◆ **EXERCISE REQUIREMENTS**: All the entries that follow are to be returned exactly.

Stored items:
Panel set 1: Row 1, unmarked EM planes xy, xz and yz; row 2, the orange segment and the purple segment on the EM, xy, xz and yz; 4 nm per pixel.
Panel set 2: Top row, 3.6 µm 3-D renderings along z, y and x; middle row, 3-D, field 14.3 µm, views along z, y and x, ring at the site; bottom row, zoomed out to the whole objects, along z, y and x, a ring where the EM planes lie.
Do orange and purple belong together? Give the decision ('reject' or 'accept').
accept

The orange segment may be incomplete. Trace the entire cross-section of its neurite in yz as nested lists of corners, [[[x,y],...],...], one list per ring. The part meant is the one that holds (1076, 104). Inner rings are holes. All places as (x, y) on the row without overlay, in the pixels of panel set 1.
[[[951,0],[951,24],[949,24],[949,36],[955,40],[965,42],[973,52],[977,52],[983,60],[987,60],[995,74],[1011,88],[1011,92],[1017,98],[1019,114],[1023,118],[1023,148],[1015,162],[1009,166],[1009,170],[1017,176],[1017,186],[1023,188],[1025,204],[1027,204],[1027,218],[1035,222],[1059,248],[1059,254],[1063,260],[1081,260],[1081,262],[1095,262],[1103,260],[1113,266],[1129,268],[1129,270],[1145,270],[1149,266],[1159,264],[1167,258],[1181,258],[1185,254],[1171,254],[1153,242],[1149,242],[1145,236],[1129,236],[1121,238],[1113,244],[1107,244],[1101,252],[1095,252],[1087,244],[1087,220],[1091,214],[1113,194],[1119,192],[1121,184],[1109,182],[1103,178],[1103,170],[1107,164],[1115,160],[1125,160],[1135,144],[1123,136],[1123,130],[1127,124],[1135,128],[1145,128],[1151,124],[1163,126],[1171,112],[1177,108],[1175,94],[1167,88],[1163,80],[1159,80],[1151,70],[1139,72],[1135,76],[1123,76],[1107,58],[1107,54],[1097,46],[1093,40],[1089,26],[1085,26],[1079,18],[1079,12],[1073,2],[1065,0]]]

◆ **RESULT FOR THIS TASK**:
Panel set 1: Row 1, unmarked EM planes xy, xz and yz; row 2, the orange segment and the purple segment on the EM, xy, xz and yz; 4 nm per pixel.
Panel set 2: Top row, 3.6 µm 3-D renderings along z, y and x; middle row, 3-D, field 14.3 µm, views along z, y and x, ring at the site; bottom row, zoomed out to the whole objects, along z, y and x, a ring where the EM planes lie.
Do orange and purple belong together? Give the decision ('reject' or 'accept').
accept

The orange segment may be incomplete. Trace the entire cross-section of its neurite in yz as nested lists of corners, [[[x,y],...],...], one list per ring. The part meant is the one that holds (1076, 104). Inner rings are holes. All places as (x, y) on the row without overlay, in the pixels of panel set 1.
[[[951,0],[951,24],[949,24],[949,36],[955,40],[965,42],[973,52],[977,52],[983,60],[987,60],[995,74],[1011,88],[1011,92],[1017,98],[1019,114],[1023,118],[1023,148],[1015,162],[1009,166],[1009,170],[1017,176],[1017,186],[1023,188],[1025,204],[1027,204],[1027,218],[1035,222],[1059,248],[1059,254],[1063,260],[1081,260],[1081,262],[1095,262],[1103,260],[1113,266],[1129,268],[1129,270],[1145,270],[1149,266],[1159,264],[1167,258],[1181,258],[1185,254],[1171,254],[1153,242],[1149,242],[1145,236],[1129,236],[1121,238],[1113,244],[1107,244],[1101,252],[1095,252],[1087,244],[1087,220],[1091,214],[1113,194],[1119,192],[1121,184],[1109,182],[1103,178],[1103,170],[1107,164],[1115,160],[1125,160],[1135,144],[1123,136],[1123,130],[1127,124],[1135,128],[1145,128],[1151,124],[1163,126],[1171,112],[1177,108],[1175,94],[1167,88],[1163,80],[1159,80],[1151,70],[1139,72],[1135,76],[1123,76],[1107,58],[1107,54],[1097,46],[1093,40],[1089,26],[1085,26],[1079,18],[1079,12],[1073,2],[1065,0]]]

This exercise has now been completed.